Quelles sont vos ambitions à l'international ? Prévoyez-vous un lancement en France ?

Concernant la France nous n'avons encore rien à annoncer pour le moment. Nous observons une très belle croissance de Harry's en Grande Bretagne et au Canada, ce qui démontre la capacité de la marque à pouvoir séduire des clients en dehors des US. Il nous faudra être attentifs aux spécificités et aux attentes des consommateurs sur chaque marché. 

Quelle est votre vision pour le futur de Harry's ?
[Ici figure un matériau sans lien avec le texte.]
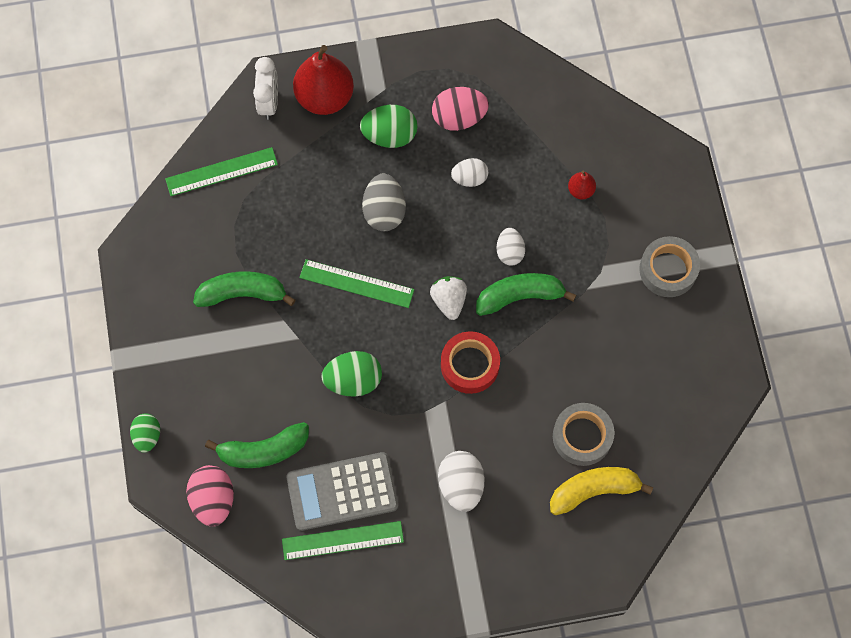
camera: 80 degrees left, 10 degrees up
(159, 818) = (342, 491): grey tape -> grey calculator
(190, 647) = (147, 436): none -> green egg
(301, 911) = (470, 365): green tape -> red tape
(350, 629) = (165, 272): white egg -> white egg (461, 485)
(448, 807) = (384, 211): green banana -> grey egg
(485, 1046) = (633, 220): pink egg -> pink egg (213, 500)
Je crois que nous avons l'opportunité de créer une entreprise d'un nouveau genre dans le secteur des produits de grande consommation en développant un portefeuille de marques modernes et mondiales pouvant toucher des consommateurs à travers différents canaux. L'entreprise pourra rester indépendante, entrer en bourse, s'allier avec d'autre.s.. Mais pour l'heure, notre objectif est de continuer à nous développer.

Jeff Raider est le cofondateur et co-CEO de Harry's Inc. Avant cela, il avait lancé Warby Parker, une DNVB spécialisée dans les lunettes et travaillé pour Charlesbank Capital Partners et Bain & Company. Il est diplômé en Affaires Internationales de The Johns Hopkins University et a obtenu un MBA de la Wharton Business School.